THE U.S. vs CHINA. THE CASE OF THE TWO STUMBLING ECONOMIES.

5 Responses to THE U.S. vs CHINA. THE CASE OF THE TWO STUMBLING ECONOMIES.

  1. David Melnychuk says:

    You again make some very salient points.What is difficult to understand is that given the relative weakness of the US economy why the FED says it will continue with further interest rate hikes . You demonstrated in a previous post that when the owner-occupier portion of the headline inflation rate is ignored(with good reason) then it appeared as if inflation was relatively well controlled and I had interpreted the decision to pause interest rate hikes in the face of a “stellar”job creation report an indication of this.I would very much appreciate your understanding of this apparent contradiction.

    • It is my contention that the US economy is much weaker than the official data suggests. Two questions arise with the job data. Most of the lay offs have been amongst sections of better paid workers, while any hirings have tended to be lower paid workers. So qualitatively speaking rather than quantitatively, the number of jobs if they are real would not indicate more purchasing power from workers hence no higher demand. Secondly, there is something called births and deaths of companies. The BLS assumes so many new companies are being formed, so many old companies are folding. Generally, their model assumes that in a rising economy more firms are added than lost so hypothetically more jobs are being added. The BLS continues to work on the assumption that the economy is rising when in fact it is not so they are adding hypothetical jobs to the Establishment data.

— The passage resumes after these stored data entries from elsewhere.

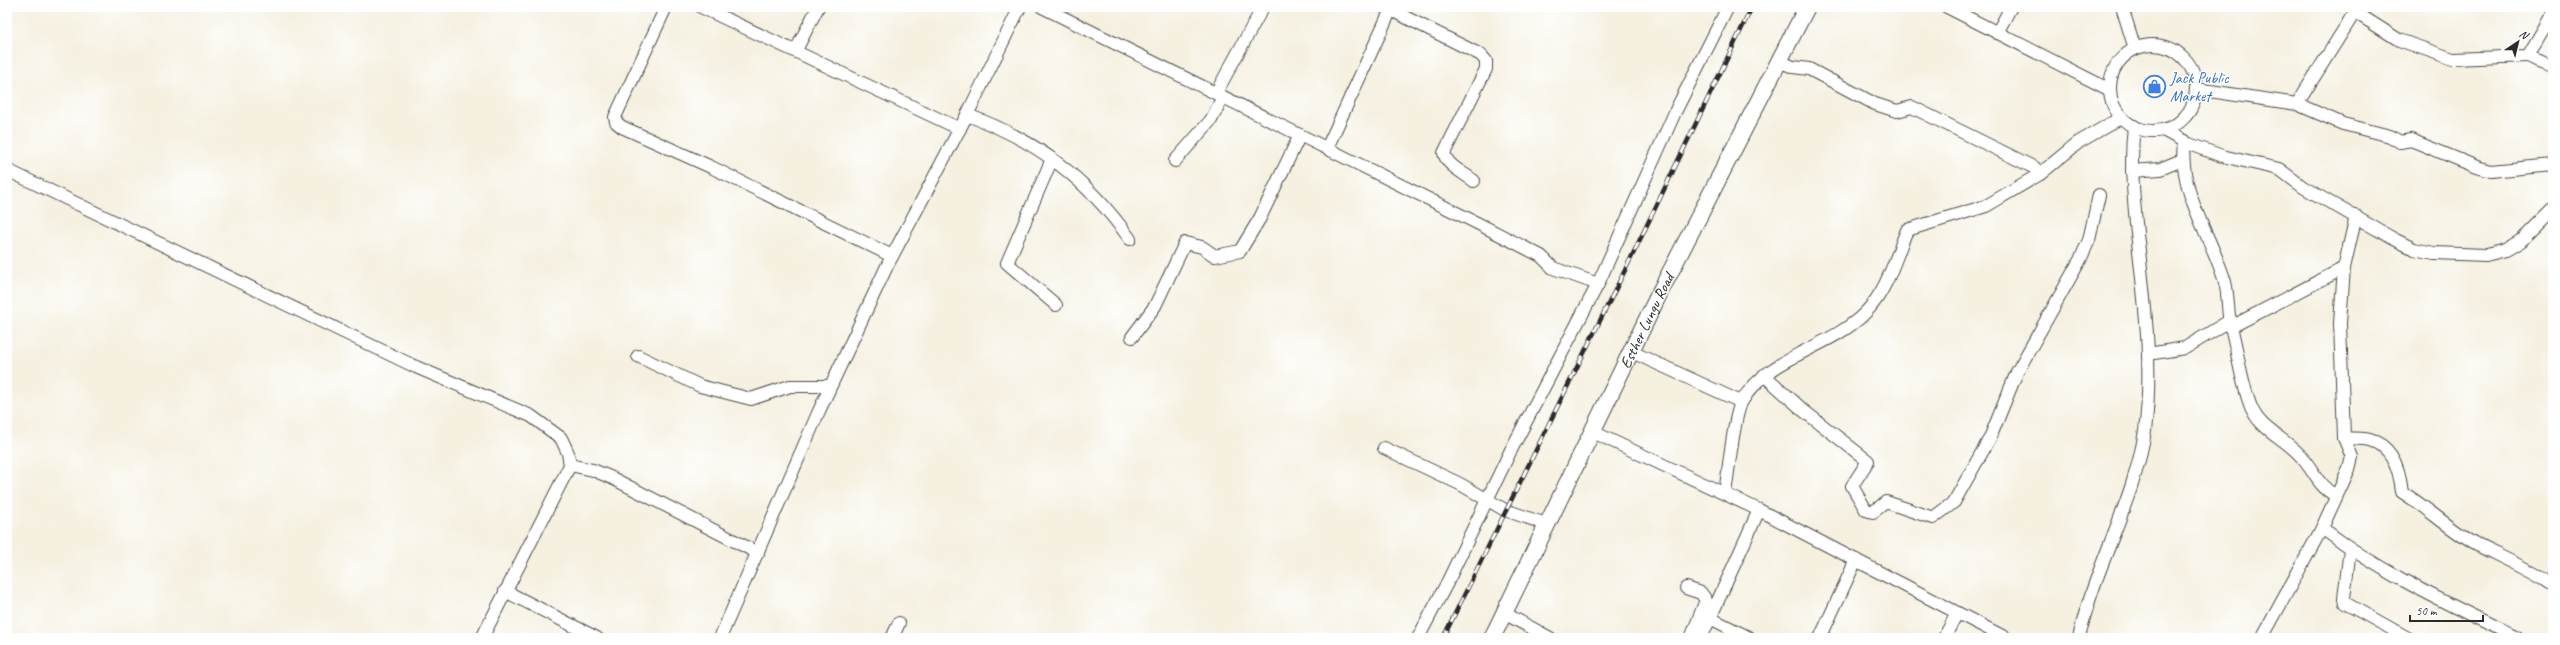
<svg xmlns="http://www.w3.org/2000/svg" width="2560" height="645" viewBox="0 0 2560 645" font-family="Caveat,sans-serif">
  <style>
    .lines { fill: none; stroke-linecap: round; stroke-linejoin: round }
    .street-casing { stroke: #494946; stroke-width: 14 }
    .secondary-casing { stroke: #494946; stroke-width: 18 }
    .street { stroke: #fff; stroke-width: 12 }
    .secondary { stroke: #fff; stroke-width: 16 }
    .rail-casing { stroke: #2b2b2b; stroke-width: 4.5 }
    .rail { stroke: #fff; stroke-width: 3; stroke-dasharray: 9; stroke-linecap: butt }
    .labels { text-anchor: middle; stroke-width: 3; stroke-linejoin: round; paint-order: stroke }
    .shop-label { font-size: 16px; fill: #366cbe; stroke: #fff; text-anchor: start }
    .street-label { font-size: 16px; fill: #2b2b2b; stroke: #fff }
  </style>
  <rect width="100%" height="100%" fill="#fff"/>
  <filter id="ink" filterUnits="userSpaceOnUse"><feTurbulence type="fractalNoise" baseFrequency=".025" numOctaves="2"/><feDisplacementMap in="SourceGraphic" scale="8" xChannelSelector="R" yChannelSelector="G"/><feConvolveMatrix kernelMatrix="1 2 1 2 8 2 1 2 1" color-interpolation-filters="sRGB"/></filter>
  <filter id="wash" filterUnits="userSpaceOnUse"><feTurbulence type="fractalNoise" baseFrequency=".012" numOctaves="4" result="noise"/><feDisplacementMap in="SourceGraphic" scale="16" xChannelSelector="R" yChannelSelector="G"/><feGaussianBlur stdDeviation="0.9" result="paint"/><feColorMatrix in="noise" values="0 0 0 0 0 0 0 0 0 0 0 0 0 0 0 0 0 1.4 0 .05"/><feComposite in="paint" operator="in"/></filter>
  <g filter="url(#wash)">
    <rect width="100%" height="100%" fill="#f5f0e0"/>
  </g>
  <g filter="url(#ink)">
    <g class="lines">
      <defs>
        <g id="street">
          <path d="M666,7l-51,110 1,5 6,5 89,40 181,89"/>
          <path d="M701,7l259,122"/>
          <path d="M1042,7l435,216 64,33 12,12 45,16"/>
          <path d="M1385,7l96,48 5,6v8l-42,84c3,13 20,20 30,28"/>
          <path d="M1947,7l163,83"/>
          <path d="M2122,7l13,42"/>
          <path d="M2355,12l44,28 54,19 75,-3 25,-43"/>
          <path d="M1997,33l14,-26"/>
          <circle cx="2153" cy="88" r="43"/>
          <path d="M796,50l22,-43"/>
          <path d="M2528,56l25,12"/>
          <path d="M1779,61l14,6 16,2 66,35 22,7 15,-4 123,61 5,6"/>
          <path d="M2196,89l101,15 61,-97"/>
          <path d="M1216,93l47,-86"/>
          <path d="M2297,104l46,20 47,12 10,6 11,-2 66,27 14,4 62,-6"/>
          <path d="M967,115c70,25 120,64 163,124"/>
          <path d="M2163,130l26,14 33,12 57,13 24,18 89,51 22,11 20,4 52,2 20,-5 15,-9 32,-32"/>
          <path d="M2184,141c-6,52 27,93 41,141 4,15 2,31 6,45 7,26 10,55 20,80 10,25 38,32 53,53 11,13 15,27 31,35"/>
          <path d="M1327,148l65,-141"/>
          <path d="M1052,159l-45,104 49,42"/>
          <path d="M1175,161l36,-41 12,-23"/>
          <path d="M7,170l409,197 115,49 30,22 7,15 2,12 -88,173"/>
          <path d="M2132,171l28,-2 22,-9"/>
          <path d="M2231,327l113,-59"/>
          <path d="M1132,337l23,-31 30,-63 17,4 13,9 25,-5 20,-33 40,-83"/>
          <path d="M1632,352l109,50"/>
          <path d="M2148,354l37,-6 46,-28"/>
          <path d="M638,356l62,30 51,13 39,-13h40"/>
          <path d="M1764,375l40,36 64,50 -16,25 14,24 7,2 13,-10 47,16 21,-16 36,-64 27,-66 63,-112 9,-20 10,-45"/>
          <path d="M1593,432l166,78 247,128"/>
          <path d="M2344,438c8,1 18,0 26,2 23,6 30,32 32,52 26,16 48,38 75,53 26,13 52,24 76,40"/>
          <path d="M1384,448l76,36 45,26 41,14"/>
          <path d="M570,465l23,5 19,8 146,75"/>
          <path d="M1725,493c3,-18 9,-79 17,-92 28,-46 87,-52 123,-88 22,-22 30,-54 42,-83l79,-24 54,-32 39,-32 43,-25"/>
          <path d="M2322,528c60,46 129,77 196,110"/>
          <path d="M2350,549l-6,49 1,5 63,35"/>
          <path d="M1686,588l15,5 5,7 -15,38"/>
          <path d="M505,591l92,47"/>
          <path d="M1504,613l46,25"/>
          <path d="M1710,618l40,20"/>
          <path d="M720,638l99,-227 68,-145 80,-151 53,-108"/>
          <path d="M892,638l7,-15"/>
          <path d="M1418,638l29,-55 63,-131 88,-168 78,-174 52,-103"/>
          <path d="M1701,638l58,-128"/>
          <path d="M1820,638l36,-78"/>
          <path d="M1944,638l13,-25"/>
          <path d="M2079,638c15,-71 55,-135 66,-207 9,-68 -2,-140 -9,-208 -3,-33 -6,-64 -2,-97"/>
          <path d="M2262,638l60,-110 27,-59 3,-12 -8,-19 -4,-115 4,-55 12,-52"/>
        </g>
        <g id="secondary">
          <path id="s1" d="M1492,638l168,-346 147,-285"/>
        </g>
      </defs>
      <use href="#street" class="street-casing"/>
      <use href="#secondary" class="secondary-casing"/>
      <use href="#street" class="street"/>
      <use href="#secondary" class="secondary"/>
      <defs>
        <path id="rail" d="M1443,638l190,-384 119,-247"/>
      </defs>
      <use href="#rail" class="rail-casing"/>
      <use href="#rail" class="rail"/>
    </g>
  </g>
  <defs>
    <symbol id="shop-ring" viewBox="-11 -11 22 22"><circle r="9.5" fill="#fff" stroke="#3f7fe0" stroke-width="1.5"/><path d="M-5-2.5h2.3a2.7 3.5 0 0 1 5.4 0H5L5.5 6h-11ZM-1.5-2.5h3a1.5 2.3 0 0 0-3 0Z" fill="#3f7fe0"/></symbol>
  </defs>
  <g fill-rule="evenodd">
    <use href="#shop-ring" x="2142" y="74" width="25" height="25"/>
  </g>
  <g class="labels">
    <g class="shop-label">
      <text x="2170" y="83">Jack Public<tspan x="2170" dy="18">Market</tspan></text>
    </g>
    <g class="street-label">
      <text dy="6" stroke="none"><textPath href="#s1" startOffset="353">Esther Lungu Road</textPath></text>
    </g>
  </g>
  <rect width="2560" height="645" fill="none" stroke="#fff" stroke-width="24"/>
  <g transform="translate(2518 42) rotate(35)" stroke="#ffffff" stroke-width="3" paint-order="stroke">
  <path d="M0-3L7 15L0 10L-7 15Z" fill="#2b2b2b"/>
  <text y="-6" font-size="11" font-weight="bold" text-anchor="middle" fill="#2b2b2b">N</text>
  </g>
  <path d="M2410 615v6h73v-6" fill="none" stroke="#2b2b2b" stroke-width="2"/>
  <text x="2416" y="615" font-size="12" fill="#2b2b2b" stroke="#ffffff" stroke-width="3" paint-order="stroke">50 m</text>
</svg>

This is one of the reasons the establishment and household employment data have diverged. I cannot understand why the FED is taken in by its own numbers. All their surveys and private surveys now describe an increasingly soft labour market.

      Now to the most important question of the period which you have also articulated. Why further interest rate rises when it appears inflation is waning? The primary reason is that fiscal and monetary policies are at odds. Fiscal spending yielding a 7% deficit is expansionary while monetary policy is tightening. The more fiscal deficits boost effective demand, the higher interest rates are forced up to have the same effect. Then there were the A.I. induced buoyant stock markets which are now admittedly in retreat following Powell’s hawkish statements. The FED claims it can only influence demand by means of interest rates, not supply. But while the FED claims it does not have any control over supply, the paradox is that higher interest rates are likely to affect supply more in the end than demand, because it accelerates the bankrupting of existing firms while discouraging new investment. Thus it is a very fine line the FED must tread.

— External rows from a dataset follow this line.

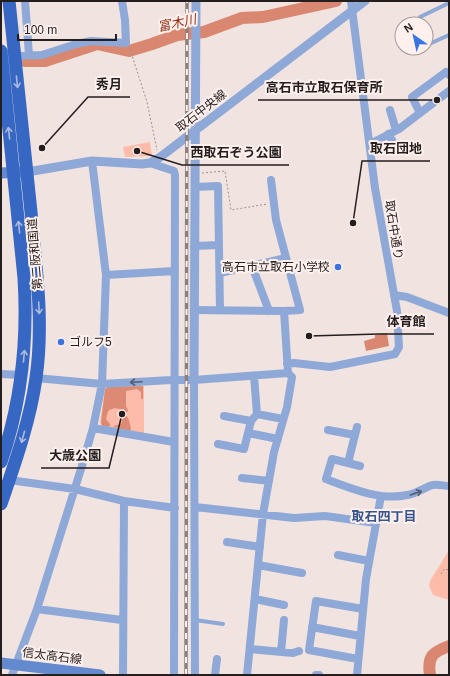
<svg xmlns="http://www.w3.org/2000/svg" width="450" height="676" font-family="Helvetica,'Noto Sans JP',sans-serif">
  <rect width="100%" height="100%" fill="#f1e3df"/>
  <!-- green -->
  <path fill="#fdbcaa" d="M150,142L152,156L125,157L123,147Z
    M108,386H144V434L101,426L100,422L105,389Z
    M449,550V600L433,595L429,586L430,581Z"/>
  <!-- forest -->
  <path fill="#dc8a74" d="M143,386V399H141V392L137,389L126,391V406L128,410L126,415L129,420L131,429L130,431L120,429L117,427L115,428L114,426L121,424L123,418L122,411C117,407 113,408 108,411L106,419L110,424V426L107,427L102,426L101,422L105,389L108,387Z"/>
  <!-- water -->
  <path fill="#d98771" d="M387,333L389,346L366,351L364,341L375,338V335Z"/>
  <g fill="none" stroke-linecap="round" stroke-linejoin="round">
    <!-- river -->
    <path stroke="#d98771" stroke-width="12" d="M25,61H45L97,44L129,51L152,44L177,35L204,32L242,18L263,17L336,1
      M430,675C427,656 433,652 449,646"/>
    <!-- path -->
    <path stroke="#9d9290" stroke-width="1" stroke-dasharray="2 2" stroke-linecap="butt" d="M130,49L147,102L157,150
      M202,173L225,171L231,210L267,204
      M441,574L444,569L449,570"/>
    <!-- service -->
    <path stroke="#8ea9d8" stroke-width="4" d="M420,17L449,3
      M427,45L449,35
      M195,620L223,624"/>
    <!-- minor -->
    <path stroke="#8ea9d8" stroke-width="8" d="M25,1L29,55
      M14,56L42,55L76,44L91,41L126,43L125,20L122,1
      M390,110L396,130
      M420,113L412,97L446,72L449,75
      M388,134L397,148
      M370,144L399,129L449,91
      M150,163L174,171L175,175L174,675
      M271,180L276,220L300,310L284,311
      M195,187L218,186L220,310
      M194,246L219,245
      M252,266L269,311
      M220,273L286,258
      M106,275L175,271
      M394,295L407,297L449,313
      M194,310L284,311L288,373L292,377L287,407L274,452L263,514L247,675
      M287,364L294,363L330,367L395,354L399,347L397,311L375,188L351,1
      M1,374L22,375
      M36,378L102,384L171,380H194L288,373
      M194,380L195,675
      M257,414L283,419
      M251,421L257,414L254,376
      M93,428L174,442
      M328,430L355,435
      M248,433L278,439
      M218,444L244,449L251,421L224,416
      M348,463L357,427
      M360,466L332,459L326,479C350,488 380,501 407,495C416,494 427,486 433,485C438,484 444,486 449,486
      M242,478L269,481
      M9,480L75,489L124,501L175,508
      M195,507L294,518L325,516L376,523
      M227,542L260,547
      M338,555L369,561
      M258,565L302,573
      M255,599L284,605
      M37,609L122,620
      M312,627L360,636
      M250,649L293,653L299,651
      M281,652L284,620
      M358,659L309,650L316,601L363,609
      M12,675L37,609L81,469L93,428L102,384L106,275L92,161
      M123,675L124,501
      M215,675L217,659
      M316,675H319
      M357,675L366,579L381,496"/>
    <!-- tertiary -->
    <path stroke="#8ea9d8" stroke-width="9" d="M27,172L92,161L142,164L150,163L159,158L365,1
      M194,380L196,1"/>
    <!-- secondary -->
    <path stroke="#638acf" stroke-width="11" d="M1,173L22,172
      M1,663L100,675"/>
    <!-- trunk -->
    <path stroke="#3667c3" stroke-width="13" d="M1,51L24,278C28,342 22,401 1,462
      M1,504C15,463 30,421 36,378C44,323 36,267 31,212C24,142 16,71 9,1"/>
    <!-- rail casing -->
    <g stroke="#8a807e" stroke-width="3.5">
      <path id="rail" d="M186,675L187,1"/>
    </g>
    <!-- rail -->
    <use href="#rail" stroke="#fef0ec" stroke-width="2" stroke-dasharray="6" stroke-linecap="butt"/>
  </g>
  <!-- one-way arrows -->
  <defs><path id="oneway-shaft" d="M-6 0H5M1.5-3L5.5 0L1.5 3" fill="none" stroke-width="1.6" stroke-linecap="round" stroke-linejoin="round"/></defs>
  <g stroke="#aeb9dc">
    <use href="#oneway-shaft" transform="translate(17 82) rotate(84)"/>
    <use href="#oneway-shaft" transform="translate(9 133) rotate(-96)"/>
    <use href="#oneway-shaft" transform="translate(19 227) rotate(-96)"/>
    <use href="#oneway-shaft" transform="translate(39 308) rotate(87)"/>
    <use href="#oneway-shaft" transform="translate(24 356) rotate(-85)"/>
    <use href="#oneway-shaft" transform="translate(23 437) rotate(105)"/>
  </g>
  <g stroke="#545d72">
    <use href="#oneway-shaft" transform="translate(136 382) rotate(177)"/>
    <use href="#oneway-shaft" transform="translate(416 493) rotate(-19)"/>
  </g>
  <!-- markers -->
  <g fill="#3974e3" stroke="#fef0ec" stroke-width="1.5">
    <circle cx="338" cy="267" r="4"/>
    <circle cx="61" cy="342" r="4"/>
  </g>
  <g text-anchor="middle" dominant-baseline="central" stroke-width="4" stroke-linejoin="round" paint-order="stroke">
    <!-- street labels -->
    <g font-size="12" fill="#241f1e" stroke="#fef0ec">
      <text transform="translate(201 111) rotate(-38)">取石中央線</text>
      <text transform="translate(394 230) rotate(81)">取石中通り</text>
      <text transform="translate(35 254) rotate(-95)">第二阪和国道</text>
      <text transform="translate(52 656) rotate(7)">信太高石線</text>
    </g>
    <!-- poi labels -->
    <g font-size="12" fill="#241f1e" stroke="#fef0ec" text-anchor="end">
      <text x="330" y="267">高石市立取石小学校</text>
      <text x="69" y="342" text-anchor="start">ゴルフ5</text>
    </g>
    <!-- water labels -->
    <g font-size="13" font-style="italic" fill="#902f14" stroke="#fef0ec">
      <text transform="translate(177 23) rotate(-12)">富木川</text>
    </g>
    <!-- neighbourhood labels -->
    <g font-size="13" font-weight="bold" fill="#37568f" stroke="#fef0ec">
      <text x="384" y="516">取石四丁目</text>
    </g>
  </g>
  <!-- callouts -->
  <path fill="none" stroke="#241f1e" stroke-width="1.5" d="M42 148L88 97H130M437 100L391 100H258M353 223L362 161H430M137 151L182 165H289M309 336L379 334H434M122 414L109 468H41"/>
  <g fill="#241f1e" stroke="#fef0ec" stroke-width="1.5">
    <circle cx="42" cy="148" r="4"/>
    <circle cx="437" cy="100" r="4"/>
    <circle cx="353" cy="223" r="4"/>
    <circle cx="137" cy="151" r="4"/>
    <circle cx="309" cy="336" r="4"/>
    <circle cx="122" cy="414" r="4"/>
  </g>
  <g font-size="13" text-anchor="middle" font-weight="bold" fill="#241f1e" stroke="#fef0ec" stroke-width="4" stroke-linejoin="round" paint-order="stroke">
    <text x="109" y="89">秀月</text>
    <text x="324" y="92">高石市立取石保育所</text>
    <text x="396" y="153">取石団地</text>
    <text x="236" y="157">西取石ぞう公園</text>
    <text x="406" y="326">体育館</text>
    <text x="75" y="460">大歳公園</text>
  </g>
  <!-- border -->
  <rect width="450" height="676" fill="none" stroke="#241f1e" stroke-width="4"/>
  <!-- north arrow -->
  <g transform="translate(414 36) rotate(326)"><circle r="19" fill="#fef0ec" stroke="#a79c9a"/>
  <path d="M0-3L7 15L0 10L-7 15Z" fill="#3974e3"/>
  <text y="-6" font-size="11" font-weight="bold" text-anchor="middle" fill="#241f1e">N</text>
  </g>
  <!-- scale -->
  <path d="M18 34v6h98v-6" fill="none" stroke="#241f1e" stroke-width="2"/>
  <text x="24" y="34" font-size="12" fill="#241f1e" stroke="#fef0ec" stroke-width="3" paint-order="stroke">100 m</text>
</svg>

      I watched a really interesting program on Bloomberg TV. They were interviewing an economics professor tipped to join the FED Board. She said the convention had arisen over the last 25 years where the FED neither discusses nor comments on fiscal policies and their effects. She said this was clearly wrong. Monetary policy unsupported by fiscal policy was ineffective to begin with, and damaging to end with. She was quite right. The FED’s focus on the hot labour market rather than on fiscal deficits is misguided as it is not demand originating from the labour market which is driving demand but fiscal spending arising from a 7% budget deficit which incidentally is unsustainable.

      Having learnt my lesson, I comment on price movements in hindsight rather than predicting their movement in the future. What I do know is that weather events will make such predictions impossible in any case. For example many crop growing areas in the USA have had record low rainfalls during June. And this is only the beginning. All of this is out of the hands of the FED which needs to adapt but so far there is no sign of this.

  2. David Melnychuk says:

    Excellent response.

  3. David Melnychuk says:

    What is somewhat disappointing (but not surprising) is that no social democratic or even mildly “progressive” political party has used this approach to campaign for higher corporate taxes.I do not believe they are ignorant of this bur have made a political decision to not go after corporate profits.It is really difficult to generate any enthusiasm whatsoever for these political formations as they really do seem incapable of even modest political and economic reforms.